05.09.2005 Artikelansicht
Ausschnitt Zeitungsausschnitt
Drucken Drucken

 

Gruselszenen in »Totenstadt«

Nach Rettung der Überlebenden beginnt nun die Leichen-Bergung

New Orleans (dpa). Mit der Flut kam der Tod. Die Rettungskräfte in New Orleans erleben jetzt Gruselszenen in einer »Totenstadt«.

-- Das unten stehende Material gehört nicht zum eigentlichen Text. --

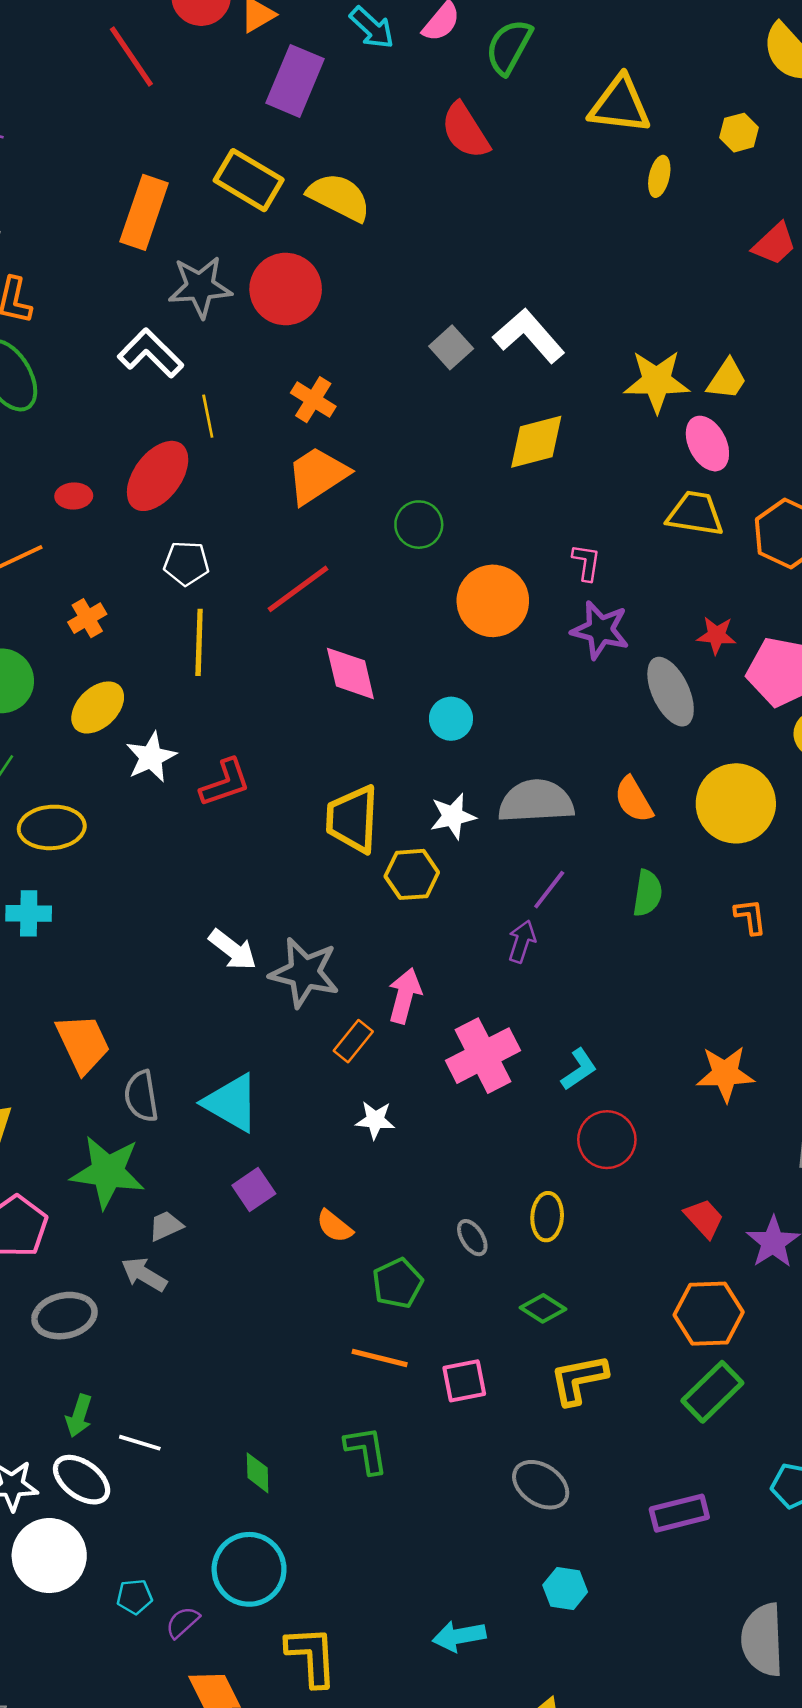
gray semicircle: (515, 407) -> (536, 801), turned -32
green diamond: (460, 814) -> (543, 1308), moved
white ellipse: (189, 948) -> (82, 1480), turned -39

Die meisten Überlebenden des Hurrikans »Katrina« haben New Orleans verlassen. Sie wurden ausgeflogen, mit Schiffen und Bussen in Sicherheit gebracht. In Houston (Texas) erlebten die Neuankömmlinge eine nie da gewesene Welle der Solidarität. Tausende von freiwilligen Helfern halfen in den Notquartieren, teilten Nahrung, Wasser, Kleidung und Spielsachen aus. Nach Angaben des Roten Kreuzes sind bislang 94 000 Betroffene des Hurrikans in neun Bundesstaaten untergebracht worden.
In der Bürokratensprache beginnt nun die »Phase 2«. Nach der Evakuierung gingen die Mitarbeiter der Bundesagentur für Krisenmanagement daran, die auf den Straßen liegenden oder im Wasser treibenden Toten zu bergen, um den Ausbruch von Krankheiten zu vermeiden, sagt der für den Rettungseinsatz zuständige Militärkommandeur, General Russel Honore.
Für die Rettungs- und Bergungskräfte beginnt jener Teil, der besonders an Herz, Gemüt und Magen geht. Zu Beginn der Hilfsaktion schoben sie die Toten einfach beiseite, um die Lebenden zu retten. Sie markierten mit roten oder schwarzen Kreuzen die Häuser mit Opfern. Jetzt werden Türen zu Häusern aufgebrochen, um die in ihren eigenen vier Wänden elendig Ertrunkenen zu bergen.
Niemand weiß genau, wie viele Menschen allein in New Orleans der größten Naturkatastrophe in den USA zum Opfer gefallen sind. Seit Tagen sprechen Bürgermeister Ray Nagin und Gerettete von Dutzenden von Leichen, die durch die gefluteten Straßen treiben. Mehrere Tausend Menschen könnten gestorben sein, mutmaßt Gouverneurin Kathleen Blanco.
Weil über New Orleans eine Hitzeglocke von 30 Grad Celsius liegt und die Stromversorgung zusammengebrochen ist, sollen die geborgenen Leichen nach Angaben von Rettungskräften zuerst in Kühllastwagen zwischengelagert werden. Anderorts herrscht über den Tod hinaus der Notstand. Im Charity Krankenhaus stapelten sich die Toten im Leichenkeller bis unter die Decke. 200 Patienten wurden aus der Klinik gerettet, das am Ende eher einer Totenstation ähnelte. Erst brach die Stromversorgung zusammen. Dann gingen Wasser und Verpflegung aus. Der Tod machte selbst vor den großen Notquartieren in der Stadt nicht halt. Fast eine Woche hausten 40 000 Menschen unter unbeschreiblichen Umständen in den beiden größten Notunterkünften, dem Convention Center und dem Football-Stadion Superdome.
Keiner weiß, wann wieder Leben in die frühere Hauptstadt des Jazz am Ufer des Mississippi zurückkehren wird. Die Rettungskräfte rechnen damit, dass es bis zu sechs Monate dauern könnte, bis nach der Reparatur der Dämme das letzte Wasser abgepumpt worden ist.